The launching of a cautious French initiative to extend its vital interests to include its close neighbours raises the nuclear weapons issue once again. In Belgium, perception of the deterrence question is diverse, ambiguous and of a wait-and-see nature, hovering between NATO assurances, French testing of the water, the restrained daring of parliamentary resolutions and American uncertainty as the Atlantic Alliance’s 60th anniversary approaches.
Belgium, nuclear weapons and public opinion
If there is one really delicate subject in the Kingdom of Belgium, it is nuclear weapons. It is not that the deterrence concept is new to the geostrategic thinking of politicians. Nor is it that nuclear weapons themselves are off-camera, since the country has hosted American weapons under the ‘dual-key’ regime for decades. The explanation lies rather in the effect that this presence exerts on fringe public opinion influenced by pacifist NGOs and anti-nuclear politicians.

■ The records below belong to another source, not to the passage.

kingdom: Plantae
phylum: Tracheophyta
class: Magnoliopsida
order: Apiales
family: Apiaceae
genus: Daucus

The weighting of political parties and of coalition governments (an unavoidable position) adds to the confusion, since a good many parliamentarians, senators even, and not just members of the opposition, make (non-binding) recommendations on this subject, while the governments of the day stick to the ‘wait-and-see’ posture.
In Belgium, the less the nuclear question is raised, the better it is for the politico-military authorities. But roughly every five years, at the same time as the Nuclear Non-Proliferation Treaty (NPT) review conferences, the debate resurfaces in the media over the presence of an estimated score of American B-61 free-fall nuclear bombs,(1) stored in a secure perimeter within the Kleine Brogel Belgian Air Force base, a debate fuelled by the various peace movements, the Greens and the Flemish-speaking Socialist Party. The argument developed on every one of these occasions rests on the question of the legality of this presence on Belgian soil, given that the Kingdom signed the Nuclear Non-Proliferation Treaty in August 1968 and ratified it in May 1975.